**提示された抜粋:**

--------

ネタバレ予想情報によれば敦成親王誕生の折にまひろが詠んだ歌
「めづらしき光さしそふ盃はもちながらこそ千代もめぐらめ」
への返しという意味があったそうで、次回改めて取り上げられるかもしれません。
この歌は『紫式部集』にもある歌だと思いますので、大石さんはそこから「発掘」したのでしょう。
いずれにしても「望月の歌」、他の人たちがどのように解釈しようと、まひろと二人だけの共有する世界で繋がれていたということ。

ところで道長の「勝利」、「政敵たちが勝手に自滅」と言ってもよいでしょうが、「長生きした方が勝ち」ということもできるかと思います。
まずは道隆(42歳)、伊周(36歳)、定子(25歳)、敦康親王(21歳、おそらく次回で退場)の中関白家。
そして三条天皇の41歳。
いずれも若死にしています。
定子や敦康親王は「政敵」というほどの存在ではなかったにせよ、通常の歴史観から見れば存在自体が道長にとって邪魔な人たち。

--------

**取り組む課題:**
1. この抜粋では、伊周の年齢は何歳とされていますか。
2. この抜粋のうち、「いずれにしても「望月の歌」、」から始まり「らく次回で退場)の中関白家。」で終わる部分を、一字も変えずに書き写してください。
3. 次の(a)〜(c)がこの抜粋の内容と合っているかを、それぞれ「はい」か「いいえ」で答えてください。判断の根拠となる抜粋の語句も、正確に引用して添えてください。
(a) 敦康親王の年齢は21歳と記されている。
(b) 筆者は、定子がはっきりとした「政敵」だったと述べている。
(c) 筆者は、道長の「勝利」を「長生きした方が勝ち」とも言えると考えている。

**提供された記録:**
--------

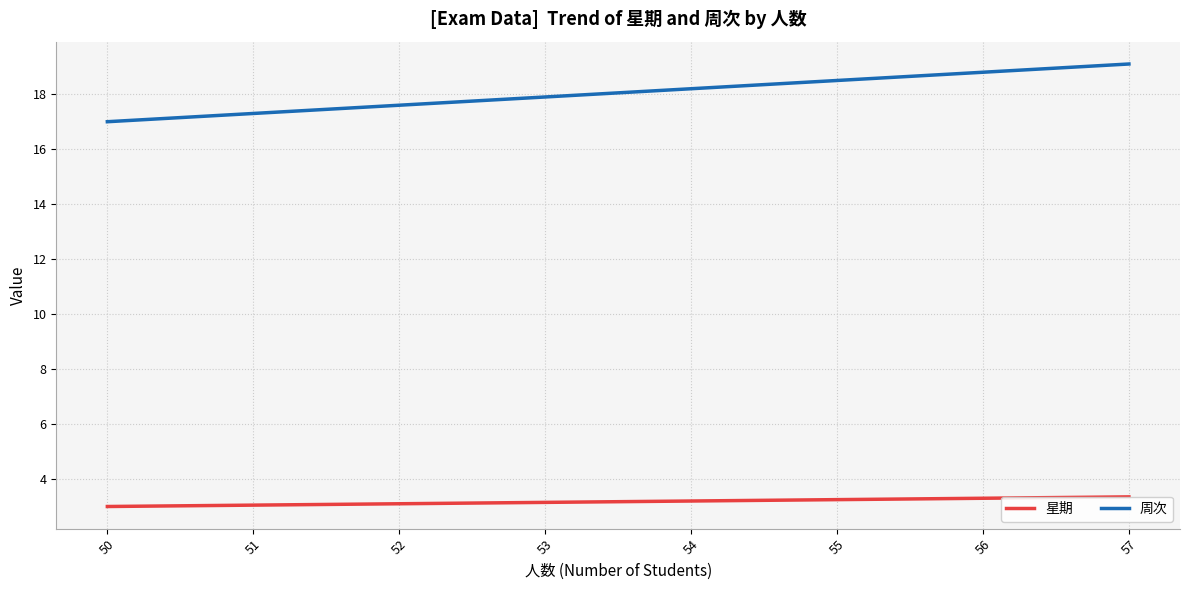

True or false: 周次 has more than 2 points higher than both neighbors.

False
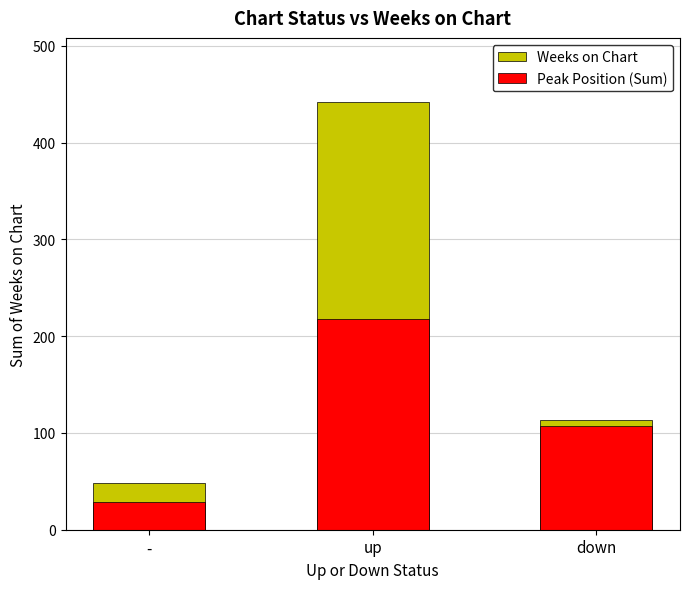

True or false: Weeks on Chart has a value of 147 at down.

False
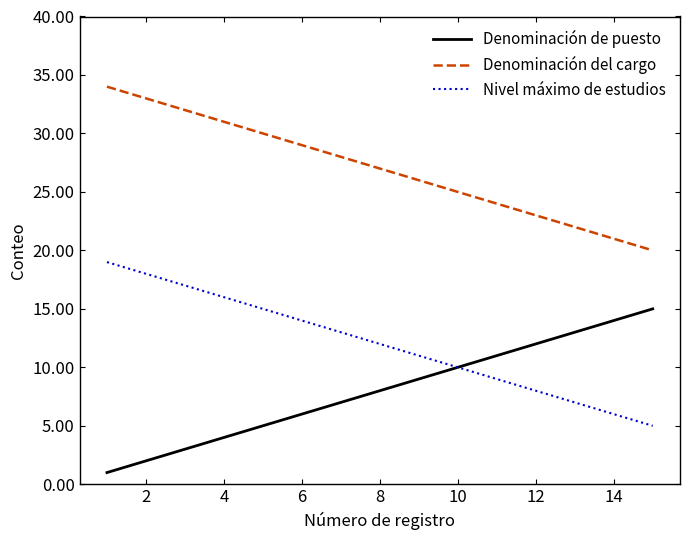

What is the average value of the Denominación del cargo series?

27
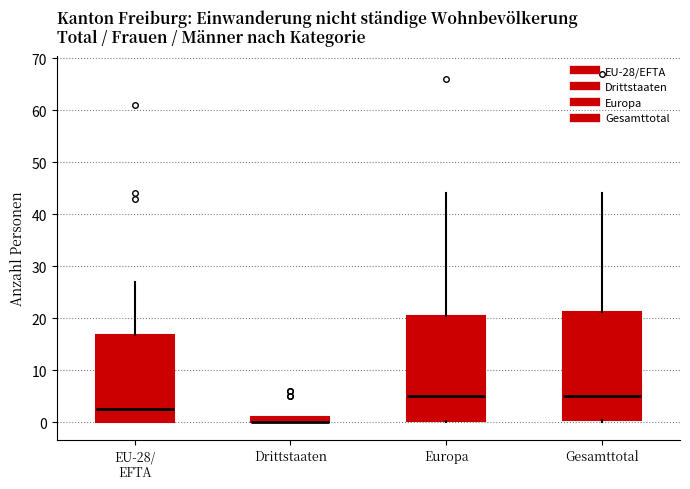

Where is the lower edge of the box for Drittstaaten on the y-axis? The values are not printed on the chart, so give them approximately, as read against the axis.

0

--------

**あなたの解答:**
1. 36歳です。

2.
いずれにしても「望月の歌」、他の人たちがどのように解釈しようと、まひろと二人だけの共有する世界で繋がれていたということ。

ところで道長の「勝利」、「政敵たちが勝手に自滅」と言ってもよいでしょうが、「長生きした方が勝ち」ということもできるかと思います。
まずは道隆(42歳)、伊周(36歳)、定子(25歳)、敦康親王(21歳、おそらく次回で退場)の中関白家。

3.
(a) はい。「敦康親王(21歳、おそらく次回で退場)」
(b) いいえ。「定子や敦康親王は「政敵」というほどの存在ではなかったにせよ」
(c) はい。「「長生きした方が勝ち」ということもできるかと思います」